• Instructions for the task
Leave out the pictures and restate every entry word for word.

=====

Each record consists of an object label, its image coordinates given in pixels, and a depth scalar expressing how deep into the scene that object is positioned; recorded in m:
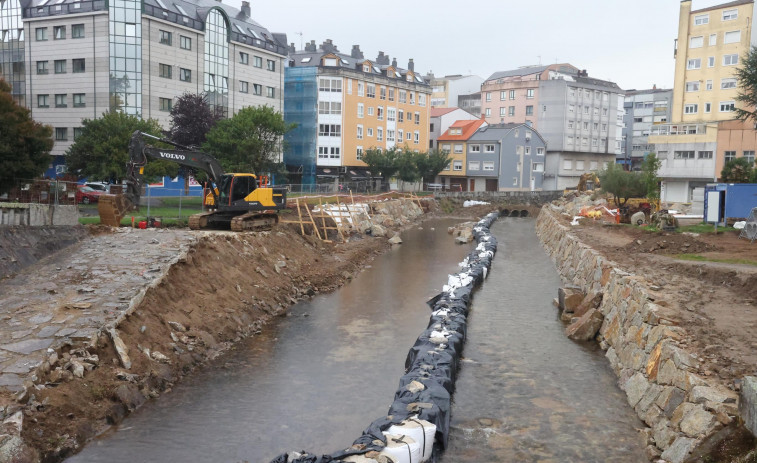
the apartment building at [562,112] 84.19
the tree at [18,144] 26.47
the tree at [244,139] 39.59
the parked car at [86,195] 37.00
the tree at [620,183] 44.50
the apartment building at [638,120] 101.69
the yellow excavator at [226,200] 23.95
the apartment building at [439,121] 81.75
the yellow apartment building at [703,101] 48.25
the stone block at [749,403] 7.82
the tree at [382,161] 63.91
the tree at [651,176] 44.28
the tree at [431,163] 69.38
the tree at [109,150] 35.09
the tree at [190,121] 42.03
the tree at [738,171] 37.68
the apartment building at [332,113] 64.06
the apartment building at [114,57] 45.78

=====

• Answer space
Each record consists of an object label, its image coordinates given in pixels, and a depth scalar expressing how deep into the scene that object is positioned; recorded in m:
the apartment building at [562,112] 84.19
the tree at [18,144] 26.47
the tree at [244,139] 39.59
the parked car at [86,195] 37.00
the tree at [620,183] 44.50
the apartment building at [638,120] 101.69
the yellow excavator at [226,200] 23.95
the apartment building at [439,121] 81.75
the yellow apartment building at [703,101] 48.25
the stone block at [749,403] 7.82
the tree at [382,161] 63.91
the tree at [651,176] 44.28
the tree at [431,163] 69.38
the tree at [109,150] 35.09
the tree at [190,121] 42.03
the tree at [738,171] 37.68
the apartment building at [332,113] 64.06
the apartment building at [114,57] 45.78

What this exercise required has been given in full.